| Material provided |
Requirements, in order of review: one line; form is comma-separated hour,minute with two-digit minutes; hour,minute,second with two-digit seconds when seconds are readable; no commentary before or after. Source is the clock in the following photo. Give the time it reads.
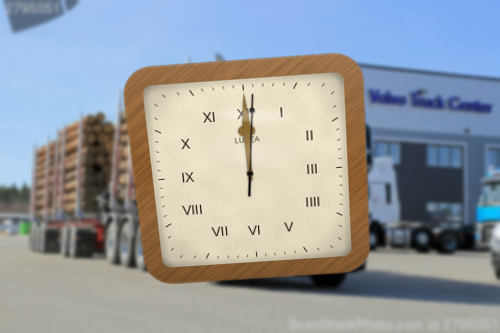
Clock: 12,00,01
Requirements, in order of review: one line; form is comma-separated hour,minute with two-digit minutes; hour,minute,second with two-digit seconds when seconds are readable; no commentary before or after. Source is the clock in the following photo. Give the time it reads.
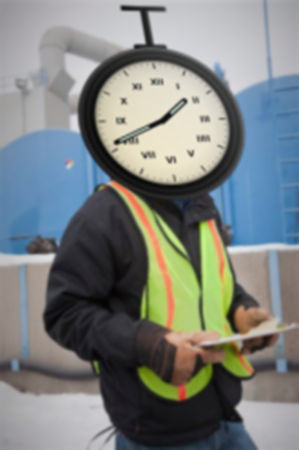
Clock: 1,41
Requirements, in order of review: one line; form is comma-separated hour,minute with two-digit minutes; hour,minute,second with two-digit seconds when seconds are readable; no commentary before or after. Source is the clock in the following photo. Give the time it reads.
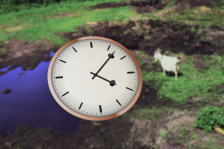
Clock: 4,07
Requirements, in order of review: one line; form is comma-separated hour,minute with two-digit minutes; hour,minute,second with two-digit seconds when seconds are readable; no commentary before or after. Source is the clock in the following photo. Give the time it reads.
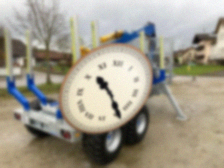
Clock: 10,24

| Your objective |
Rewrite all of the items above as a JSON list of strings, one string per line, omitting any blank lines. Leave the pictures out of the list.

| Response to the exercise |
[
  "Requirements, in order of review: one line; form is comma-separated hour,minute with two-digit minutes; hour,minute,second with two-digit seconds when seconds are readable; no commentary before or after. Source is the clock in the following photo. Give the time it reads.",
  "Clock: 12,00,01",
  "Requirements, in order of review: one line; form is comma-separated hour,minute with two-digit minutes; hour,minute,second with two-digit seconds when seconds are readable; no commentary before or after. Source is the clock in the following photo. Give the time it reads.",
  "Clock: 1,41",
  "Requirements, in order of review: one line; form is comma-separated hour,minute with two-digit minutes; hour,minute,second with two-digit seconds when seconds are readable; no commentary before or after. Source is the clock in the following photo. Give the time it reads.",
  "Clock: 4,07",
  "Requirements, in order of review: one line; form is comma-separated hour,minute with two-digit minutes; hour,minute,second with two-digit seconds when seconds are readable; no commentary before or after. Source is the clock in the following photo. Give the time it reads.",
  "Clock: 10,24"
]